“We guarantee it will appraise for double what you pay.” What’s wrong with this picture? Are appraisers supposed to reflect what things sell for in the marketplace or appease the jeweler by making everything sound like a steal of a deal? When avenues for discounted jewelry became prevalent in the marketplace several years back, this half-of-retail scenario held up for the discounters for a while. However if the retail markups in this industry have dropped – which they certainly have, so shouldn’t the apprised values? So why do some appraisers keep appraising sky high even though the industry margins keep getting smaller? Because the “half price” jewelers want them to, that’s why.
The consumer does not appreciate hearing that their insurance company is offering them half of the appraised value in a settlement after paying premiums on the full amount, but guess what? The insurance companies are shopping through brokers and discounters for their replacement, and usually get better prices than consumers do. In establishing the original coverage they have to rely on the appraiser’s information and use that value portion to set premiums. If that value is way over a realistic purchase price it only inflates premiums and sets up a future confrontation with the client. Yes, appraisals need to reflect the overall marketplace and give the consumer options for replacement, but they also need to be realistic and not merely a “feel-good” value the jeweler wants “their” appraiser to reflect.
If you want to appraise real estate, youneed a special license. If you want to appraise jewelry, just print a business card.
When I got into the business of appraising jewelry over twenty-five years ago, no special licensing was required to place value to someone’s jewelry. Today, little has changed. Appraisers of fine jewelry abound, some willing to do anything to acquire business – and I mean anything.

########################################

Instruction:
Copy the passage on jewelry appraisal word for word, starting at "When I got into" and ending at "I mean anything.".

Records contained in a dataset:

########################################

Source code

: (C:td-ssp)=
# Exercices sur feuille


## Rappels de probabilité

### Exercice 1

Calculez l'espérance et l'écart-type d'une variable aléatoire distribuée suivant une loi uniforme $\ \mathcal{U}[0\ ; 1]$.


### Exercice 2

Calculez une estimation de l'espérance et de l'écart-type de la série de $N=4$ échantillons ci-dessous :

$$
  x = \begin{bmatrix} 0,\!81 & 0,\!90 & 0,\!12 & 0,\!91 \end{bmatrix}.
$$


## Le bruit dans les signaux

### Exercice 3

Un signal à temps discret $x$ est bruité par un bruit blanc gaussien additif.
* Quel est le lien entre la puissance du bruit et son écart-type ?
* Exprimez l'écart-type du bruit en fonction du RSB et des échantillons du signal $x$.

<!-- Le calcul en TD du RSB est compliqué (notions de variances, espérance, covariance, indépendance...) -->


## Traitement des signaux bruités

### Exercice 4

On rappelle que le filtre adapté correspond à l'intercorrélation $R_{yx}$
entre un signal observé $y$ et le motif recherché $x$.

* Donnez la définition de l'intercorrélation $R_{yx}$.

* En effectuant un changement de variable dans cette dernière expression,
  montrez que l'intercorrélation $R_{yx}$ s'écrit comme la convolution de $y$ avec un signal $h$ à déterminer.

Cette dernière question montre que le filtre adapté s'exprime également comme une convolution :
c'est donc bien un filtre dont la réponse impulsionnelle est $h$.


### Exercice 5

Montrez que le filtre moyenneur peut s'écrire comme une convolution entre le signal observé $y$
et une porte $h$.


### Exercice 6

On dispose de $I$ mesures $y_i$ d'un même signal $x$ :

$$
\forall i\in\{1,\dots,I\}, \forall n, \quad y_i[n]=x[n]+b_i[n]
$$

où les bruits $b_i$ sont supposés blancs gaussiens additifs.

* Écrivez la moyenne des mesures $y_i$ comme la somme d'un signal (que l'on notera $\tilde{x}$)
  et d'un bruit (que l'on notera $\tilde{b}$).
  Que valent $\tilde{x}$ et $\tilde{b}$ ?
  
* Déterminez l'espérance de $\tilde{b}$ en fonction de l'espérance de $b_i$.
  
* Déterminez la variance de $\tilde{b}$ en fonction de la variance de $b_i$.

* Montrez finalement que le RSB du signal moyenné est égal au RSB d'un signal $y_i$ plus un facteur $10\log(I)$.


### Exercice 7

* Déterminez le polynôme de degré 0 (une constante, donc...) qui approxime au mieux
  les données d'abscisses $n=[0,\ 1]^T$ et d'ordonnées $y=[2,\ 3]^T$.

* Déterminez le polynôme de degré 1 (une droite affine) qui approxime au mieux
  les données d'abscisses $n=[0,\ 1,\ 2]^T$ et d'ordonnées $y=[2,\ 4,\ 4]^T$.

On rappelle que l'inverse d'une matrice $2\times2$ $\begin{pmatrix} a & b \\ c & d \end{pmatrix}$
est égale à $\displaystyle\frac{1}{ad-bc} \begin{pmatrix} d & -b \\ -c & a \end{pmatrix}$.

########################################

Output of the exercise:
When I got into the business of appraising jewelry over twenty-five years ago, no special licensing was required to place value to someone’s jewelry. Today, little has changed. Appraisers of fine jewelry abound, some willing to do anything to acquire business – and I mean anything.